◆ WORK TO COMPLETE:
Quote the records below word for word, line by line, omitting the pictures.

◆ SOURCE MATERIAL:
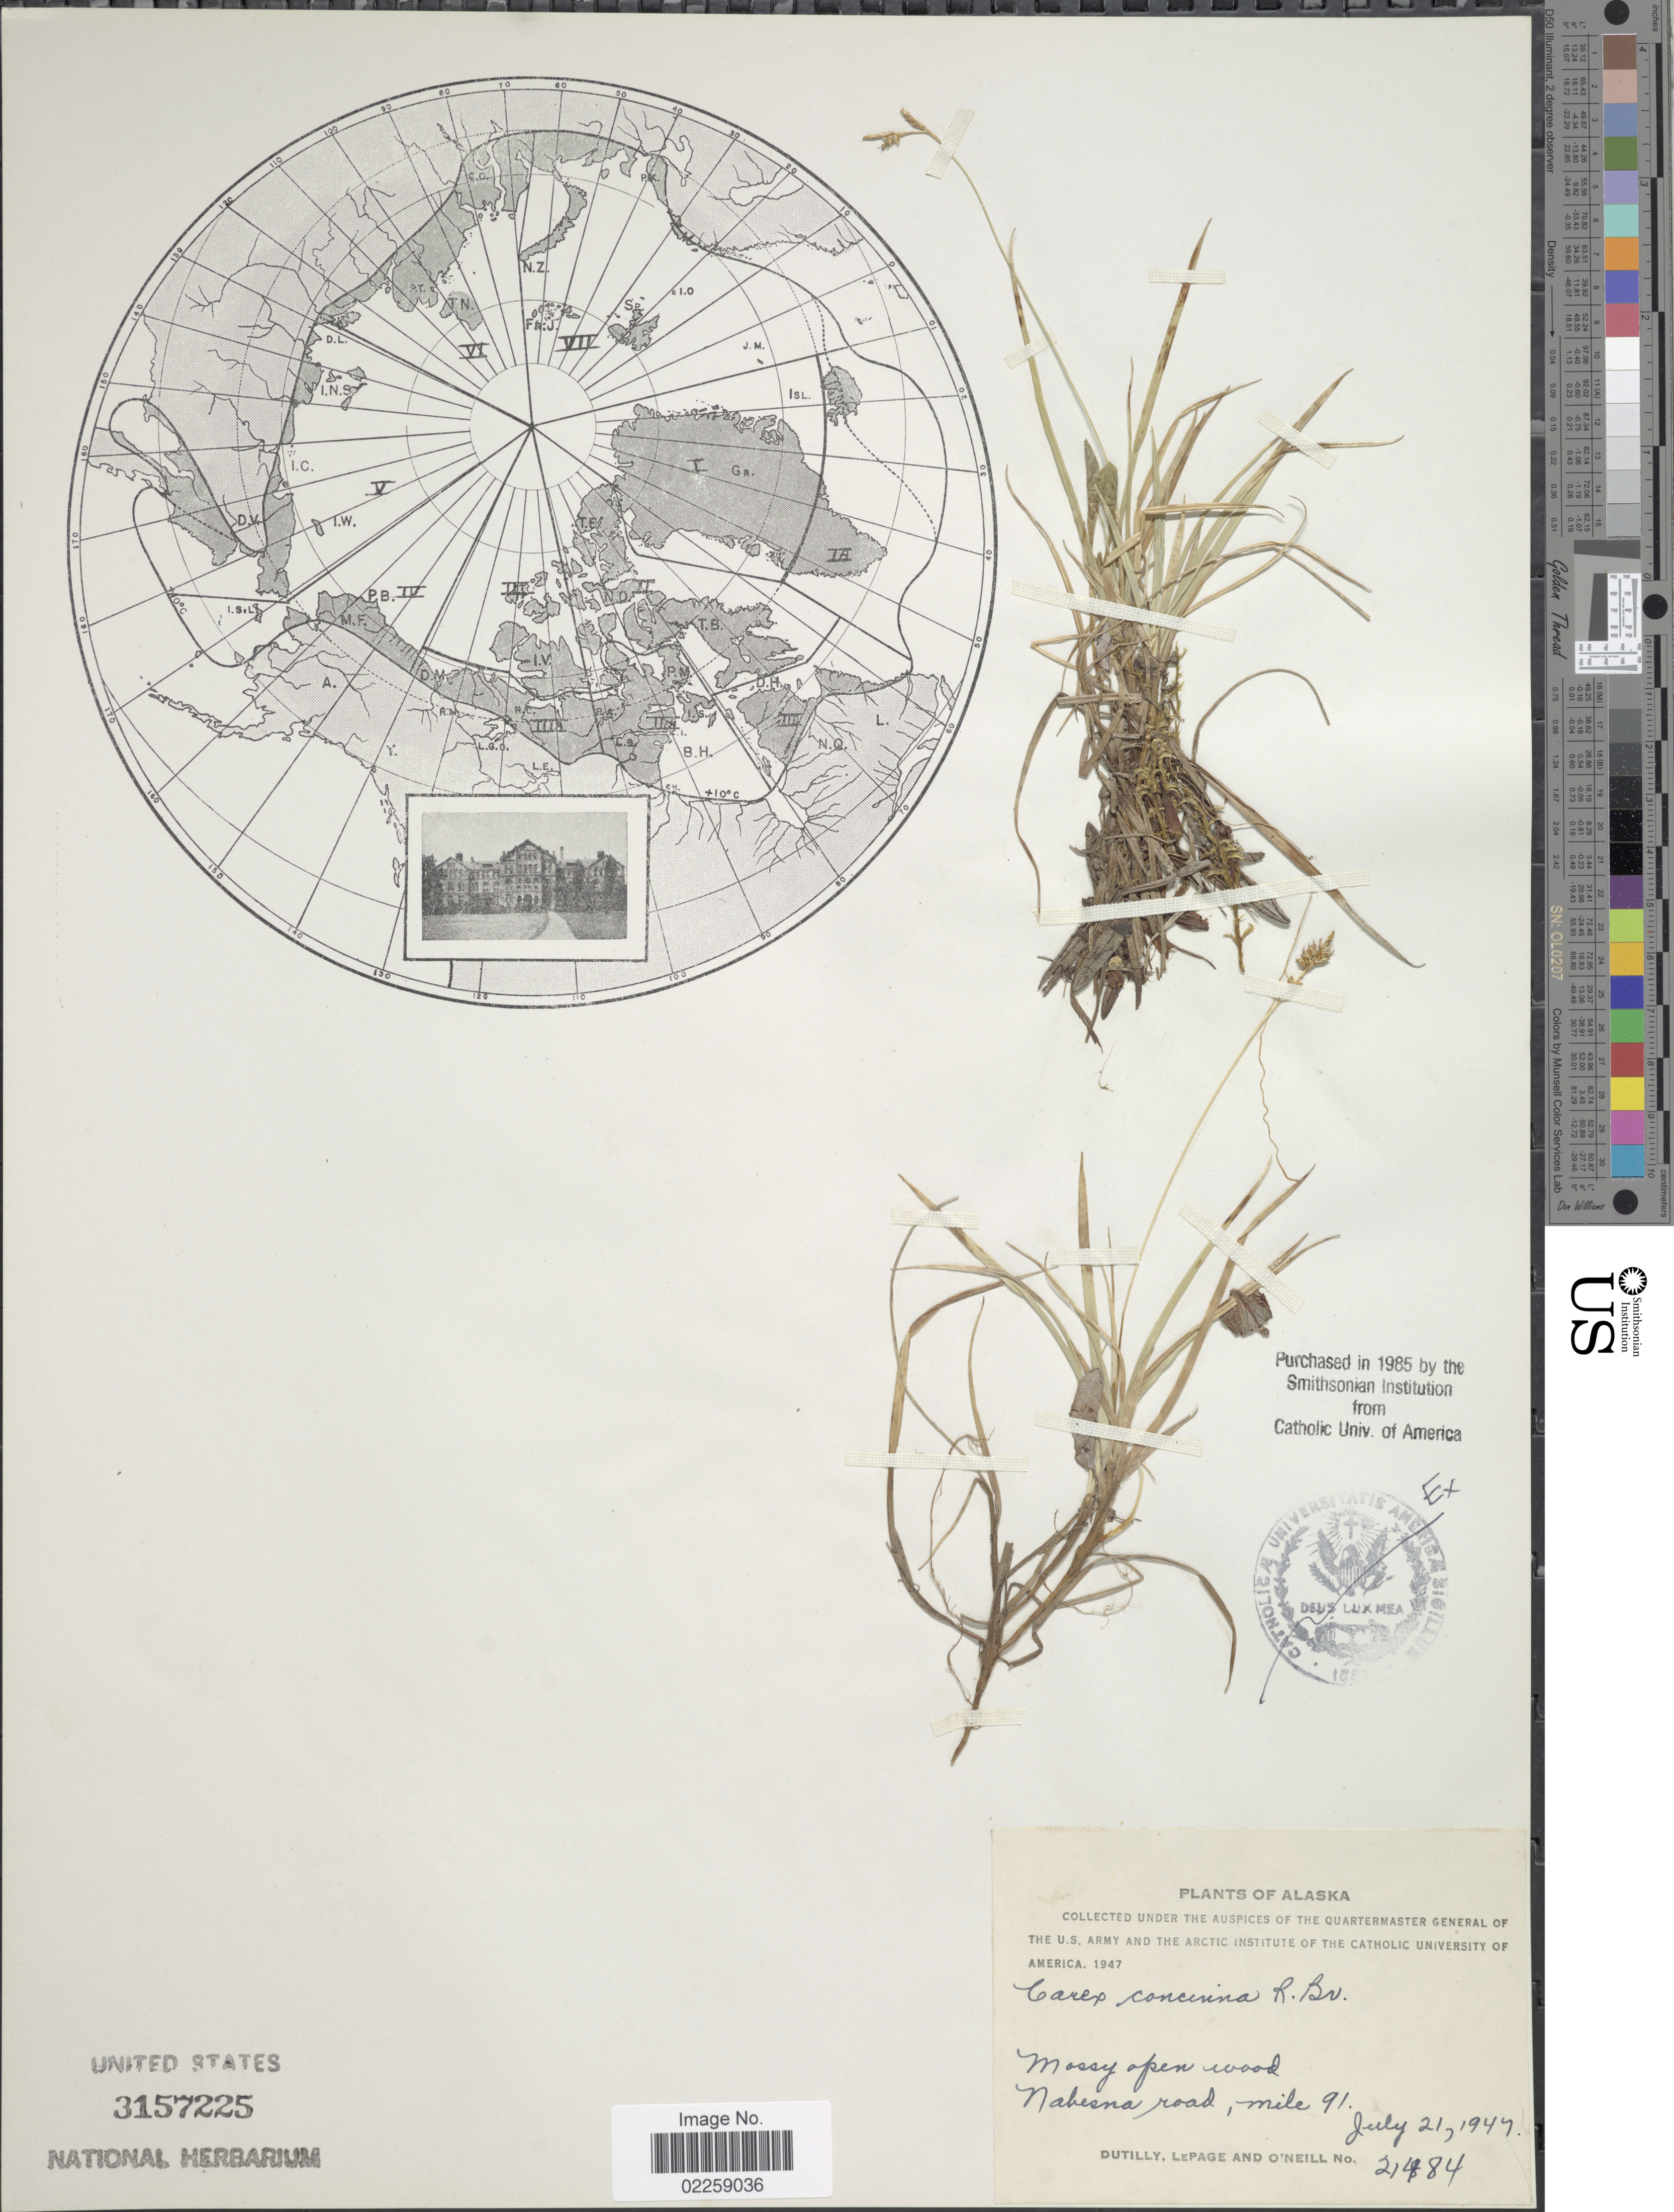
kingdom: Plantae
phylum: Tracheophyta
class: Liliopsida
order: Poales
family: Cyperaceae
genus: Carex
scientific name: Carex concinna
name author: R. Br.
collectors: -. Dutilly, -. LePage & O' Neill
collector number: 21484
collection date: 1944-07-21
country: United States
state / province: Alaska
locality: Mossy open wood, Nabeska road, mile 91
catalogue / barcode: US 3157225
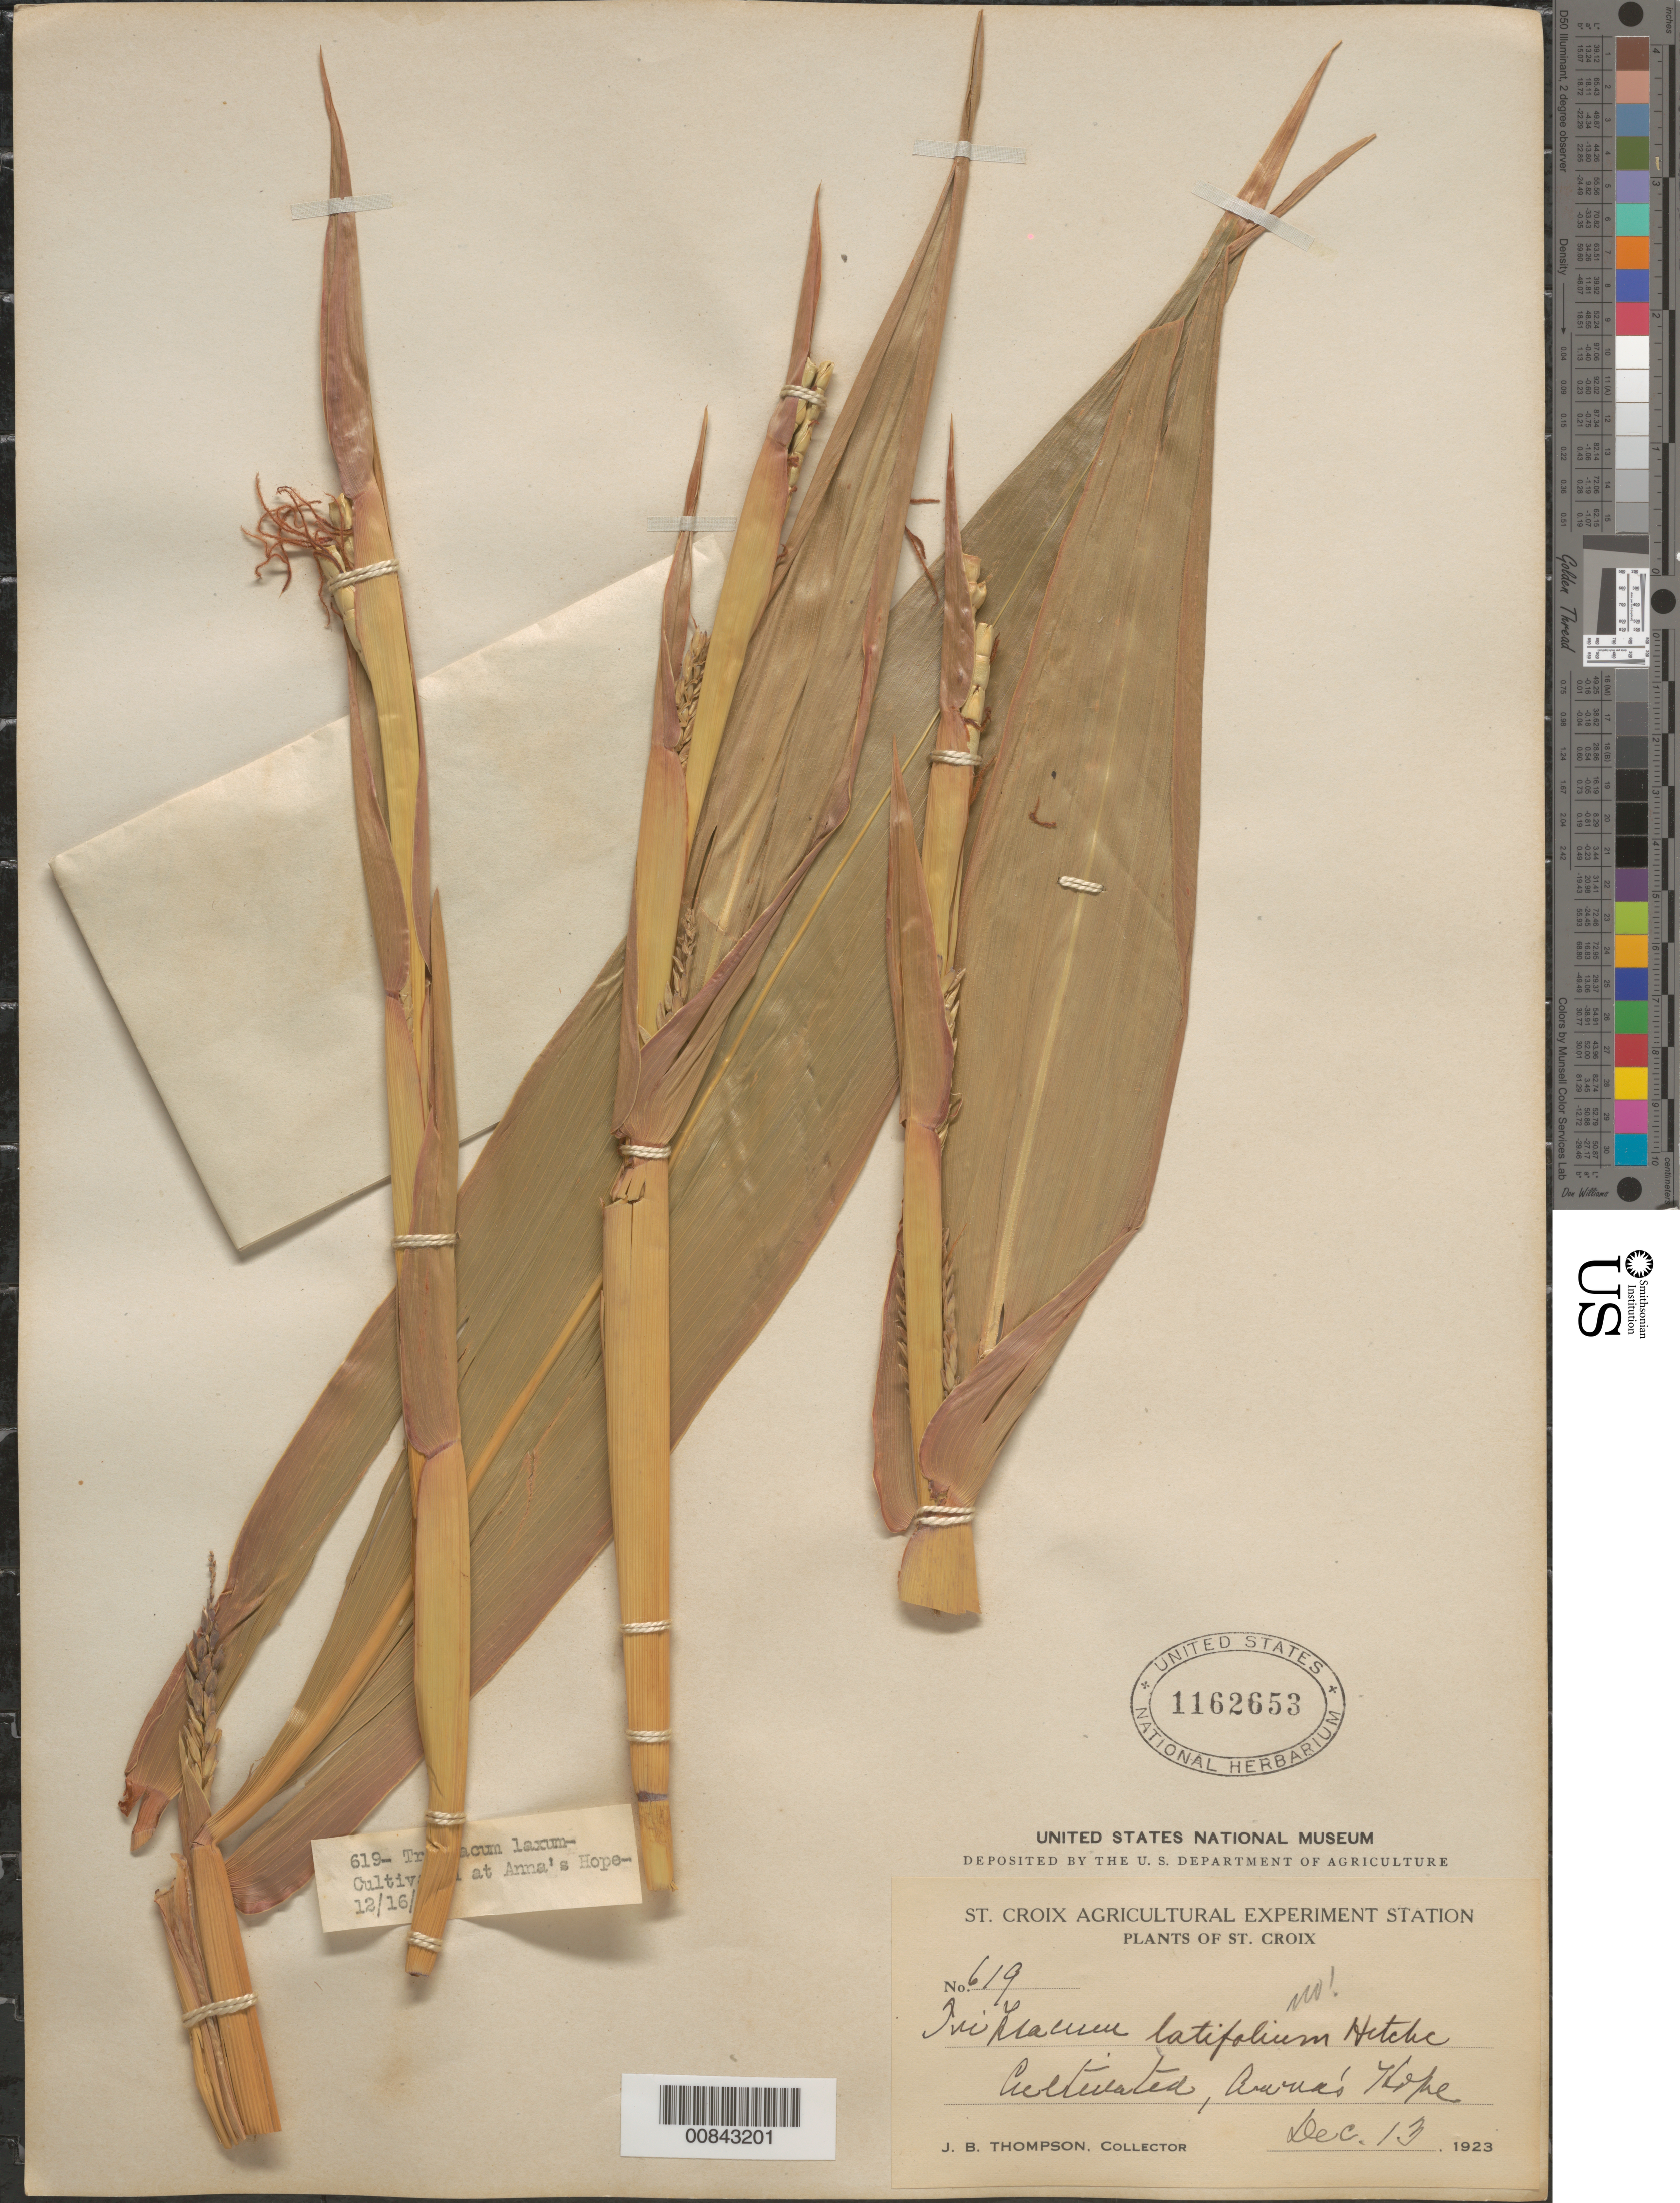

◆ FINISHED ANSWER:
kingdom: Plantae
phylum: Tracheophyta
class: Liliopsida
order: Poales
family: Cyperaceae
genus: Carex
scientific name: Carex concinna
name author: R. Br.
collectors: -. Dutilly, -. LePage & O' Neill
collector number: 21484
collection date: 1944-07-21
country: United States
state / province: Alaska
locality: Mossy open wood, Nabeska road, mile 91
catalogue / barcode: US 3157225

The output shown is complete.